EXERCISE AIM =>
Print exactly what the entries say, line by line, from the first line down to the one with "Fever or chills, Cough, Shortness", inclusive.

(Records from a data collection)
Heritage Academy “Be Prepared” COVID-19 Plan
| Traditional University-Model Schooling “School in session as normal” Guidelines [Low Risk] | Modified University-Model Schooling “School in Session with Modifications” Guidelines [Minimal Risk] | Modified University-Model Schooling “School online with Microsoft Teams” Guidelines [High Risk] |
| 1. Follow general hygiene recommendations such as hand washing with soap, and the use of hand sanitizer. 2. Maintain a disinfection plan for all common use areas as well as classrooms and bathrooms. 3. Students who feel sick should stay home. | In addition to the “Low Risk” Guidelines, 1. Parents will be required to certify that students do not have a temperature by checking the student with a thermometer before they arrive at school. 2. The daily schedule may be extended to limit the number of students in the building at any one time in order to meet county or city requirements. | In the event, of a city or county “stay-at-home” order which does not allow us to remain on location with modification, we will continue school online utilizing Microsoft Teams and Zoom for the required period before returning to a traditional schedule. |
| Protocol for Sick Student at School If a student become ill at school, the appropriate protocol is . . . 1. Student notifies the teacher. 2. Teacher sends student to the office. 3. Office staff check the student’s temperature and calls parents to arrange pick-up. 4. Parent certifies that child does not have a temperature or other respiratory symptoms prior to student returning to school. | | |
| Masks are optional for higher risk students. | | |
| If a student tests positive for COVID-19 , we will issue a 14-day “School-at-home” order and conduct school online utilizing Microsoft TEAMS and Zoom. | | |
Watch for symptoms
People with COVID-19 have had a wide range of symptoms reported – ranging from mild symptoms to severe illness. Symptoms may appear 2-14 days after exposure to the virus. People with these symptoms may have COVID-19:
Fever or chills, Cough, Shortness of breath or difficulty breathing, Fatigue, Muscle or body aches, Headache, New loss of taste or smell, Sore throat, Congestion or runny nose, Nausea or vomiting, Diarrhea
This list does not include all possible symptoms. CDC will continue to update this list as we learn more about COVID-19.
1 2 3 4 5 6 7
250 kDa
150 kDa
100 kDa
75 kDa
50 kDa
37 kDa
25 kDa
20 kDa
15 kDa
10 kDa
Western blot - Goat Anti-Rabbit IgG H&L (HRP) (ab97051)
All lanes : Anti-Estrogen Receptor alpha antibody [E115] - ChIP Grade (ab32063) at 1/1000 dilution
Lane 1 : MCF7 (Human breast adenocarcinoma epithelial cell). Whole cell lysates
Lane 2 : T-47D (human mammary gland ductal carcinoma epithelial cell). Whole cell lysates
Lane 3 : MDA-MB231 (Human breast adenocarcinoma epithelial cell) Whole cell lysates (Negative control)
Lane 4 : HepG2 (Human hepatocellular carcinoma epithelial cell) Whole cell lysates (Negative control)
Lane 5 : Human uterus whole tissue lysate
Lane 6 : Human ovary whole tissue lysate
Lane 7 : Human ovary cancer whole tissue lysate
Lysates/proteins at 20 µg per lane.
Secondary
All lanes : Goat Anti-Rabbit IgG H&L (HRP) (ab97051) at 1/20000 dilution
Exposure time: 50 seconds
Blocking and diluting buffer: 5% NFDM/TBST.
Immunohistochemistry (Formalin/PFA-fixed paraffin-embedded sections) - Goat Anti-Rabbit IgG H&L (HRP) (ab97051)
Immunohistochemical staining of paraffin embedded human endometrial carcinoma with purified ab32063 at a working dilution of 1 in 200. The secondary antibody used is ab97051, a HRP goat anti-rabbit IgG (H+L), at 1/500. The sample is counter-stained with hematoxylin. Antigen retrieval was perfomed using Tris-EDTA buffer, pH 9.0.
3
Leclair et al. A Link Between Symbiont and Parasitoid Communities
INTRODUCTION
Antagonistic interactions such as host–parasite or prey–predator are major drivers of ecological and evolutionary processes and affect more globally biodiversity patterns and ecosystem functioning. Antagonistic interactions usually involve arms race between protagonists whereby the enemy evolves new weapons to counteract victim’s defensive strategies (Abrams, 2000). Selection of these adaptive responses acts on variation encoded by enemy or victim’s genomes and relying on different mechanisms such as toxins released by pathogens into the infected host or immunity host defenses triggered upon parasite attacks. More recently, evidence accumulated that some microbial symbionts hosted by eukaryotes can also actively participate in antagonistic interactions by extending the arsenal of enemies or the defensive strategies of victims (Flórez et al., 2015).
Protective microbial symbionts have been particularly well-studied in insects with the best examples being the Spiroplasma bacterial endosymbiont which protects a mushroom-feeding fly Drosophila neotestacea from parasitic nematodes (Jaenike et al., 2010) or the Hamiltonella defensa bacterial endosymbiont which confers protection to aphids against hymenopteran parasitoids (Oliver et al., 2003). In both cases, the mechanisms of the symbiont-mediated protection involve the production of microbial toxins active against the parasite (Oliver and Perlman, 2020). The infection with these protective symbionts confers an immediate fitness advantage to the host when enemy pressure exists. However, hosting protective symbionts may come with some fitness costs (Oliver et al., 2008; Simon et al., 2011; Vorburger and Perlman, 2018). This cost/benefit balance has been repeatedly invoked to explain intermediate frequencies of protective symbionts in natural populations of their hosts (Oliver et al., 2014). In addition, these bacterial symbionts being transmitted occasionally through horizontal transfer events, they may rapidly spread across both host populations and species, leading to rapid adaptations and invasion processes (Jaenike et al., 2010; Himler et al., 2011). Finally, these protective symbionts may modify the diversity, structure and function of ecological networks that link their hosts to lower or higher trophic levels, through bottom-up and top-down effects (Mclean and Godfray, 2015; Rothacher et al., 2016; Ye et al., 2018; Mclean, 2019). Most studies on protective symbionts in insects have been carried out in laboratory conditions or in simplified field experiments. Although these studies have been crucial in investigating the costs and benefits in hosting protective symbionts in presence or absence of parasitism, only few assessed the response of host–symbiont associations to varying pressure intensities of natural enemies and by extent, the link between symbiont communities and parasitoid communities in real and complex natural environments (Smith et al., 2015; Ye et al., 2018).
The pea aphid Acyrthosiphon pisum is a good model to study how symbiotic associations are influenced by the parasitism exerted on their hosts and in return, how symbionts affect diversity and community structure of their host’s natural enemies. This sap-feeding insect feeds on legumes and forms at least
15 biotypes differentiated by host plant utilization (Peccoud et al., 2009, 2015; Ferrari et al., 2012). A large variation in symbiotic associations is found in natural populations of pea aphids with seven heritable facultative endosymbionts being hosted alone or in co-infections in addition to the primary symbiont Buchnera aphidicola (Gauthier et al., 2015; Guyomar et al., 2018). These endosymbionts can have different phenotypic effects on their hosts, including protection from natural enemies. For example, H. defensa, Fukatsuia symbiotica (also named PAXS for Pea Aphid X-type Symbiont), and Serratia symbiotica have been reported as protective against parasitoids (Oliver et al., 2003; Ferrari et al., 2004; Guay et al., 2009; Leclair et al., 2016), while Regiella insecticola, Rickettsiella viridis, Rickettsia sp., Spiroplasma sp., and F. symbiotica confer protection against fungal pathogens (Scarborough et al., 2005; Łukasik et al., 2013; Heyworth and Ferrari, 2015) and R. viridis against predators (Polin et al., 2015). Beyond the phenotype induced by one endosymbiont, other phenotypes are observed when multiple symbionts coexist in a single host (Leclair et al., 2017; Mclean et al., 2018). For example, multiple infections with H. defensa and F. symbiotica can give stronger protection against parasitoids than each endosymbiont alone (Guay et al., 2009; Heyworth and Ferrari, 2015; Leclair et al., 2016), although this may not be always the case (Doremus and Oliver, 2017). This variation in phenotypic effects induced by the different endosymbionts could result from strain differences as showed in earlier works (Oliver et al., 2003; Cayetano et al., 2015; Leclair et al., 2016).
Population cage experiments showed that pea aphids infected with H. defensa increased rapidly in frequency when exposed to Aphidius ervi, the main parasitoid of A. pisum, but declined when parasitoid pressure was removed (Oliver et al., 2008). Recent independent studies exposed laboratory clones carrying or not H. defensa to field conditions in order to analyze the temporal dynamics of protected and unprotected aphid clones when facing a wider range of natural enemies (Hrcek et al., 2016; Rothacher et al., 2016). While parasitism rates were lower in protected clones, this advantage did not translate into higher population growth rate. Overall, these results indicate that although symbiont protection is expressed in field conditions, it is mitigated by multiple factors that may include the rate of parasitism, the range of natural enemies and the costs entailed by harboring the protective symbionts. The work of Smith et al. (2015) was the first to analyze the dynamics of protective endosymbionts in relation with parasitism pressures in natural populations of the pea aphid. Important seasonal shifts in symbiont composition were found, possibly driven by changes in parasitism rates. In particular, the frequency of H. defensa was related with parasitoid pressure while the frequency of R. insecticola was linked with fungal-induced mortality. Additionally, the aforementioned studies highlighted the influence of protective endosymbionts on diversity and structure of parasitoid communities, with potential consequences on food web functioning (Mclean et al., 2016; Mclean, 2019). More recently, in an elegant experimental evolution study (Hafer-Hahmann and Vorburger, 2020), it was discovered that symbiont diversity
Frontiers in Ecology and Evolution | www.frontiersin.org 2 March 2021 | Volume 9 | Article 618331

WORKED SOLUTION =>
Heritage Academy “Be Prepared” COVID-19 Plan
| Traditional University-Model Schooling “School in session as normal” Guidelines [Low Risk] | Modified University-Model Schooling “School in Session with Modifications” Guidelines [Minimal Risk] | Modified University-Model Schooling “School online with Microsoft Teams” Guidelines [High Risk] |
| 1. Follow general hygiene recommendations such as hand washing with soap, and the use of hand sanitizer. 2. Maintain a disinfection plan for all common use areas as well as classrooms and bathrooms. 3. Students who feel sick should stay home. | In addition to the “Low Risk” Guidelines, 1. Parents will be required to certify that students do not have a temperature by checking the student with a thermometer before they arrive at school. 2. The daily schedule may be extended to limit the number of students in the building at any one time in order to meet county or city requirements. | In the event, of a city or county “stay-at-home” order which does not allow us to remain on location with modification, we will continue school online utilizing Microsoft Teams and Zoom for the required period before returning to a traditional schedule. |
| Protocol for Sick Student at School If a student become ill at school, the appropriate protocol is . . . 1. Student notifies the teacher. 2. Teacher sends student to the office. 3. Office staff check the student’s temperature and calls parents to arrange pick-up. 4. Parent certifies that child does not have a temperature or other respiratory symptoms prior to student returning to school. | | |
| Masks are optional for higher risk students. | | |
| If a student tests positive for COVID-19 , we will issue a 14-day “School-at-home” order and conduct school online utilizing Microsoft TEAMS and Zoom. | | |
Watch for symptoms
People with COVID-19 have had a wide range of symptoms reported – ranging from mild symptoms to severe illness. Symptoms may appear 2-14 days after exposure to the virus. People with these symptoms may have COVID-19:
Fever or chills, Cough, Shortness of breath or difficulty breathing, Fatigue, Muscle or body aches, Headache, New loss of taste or smell, Sore throat, Congestion or runny nose, Nausea or vomiting, Diarrhea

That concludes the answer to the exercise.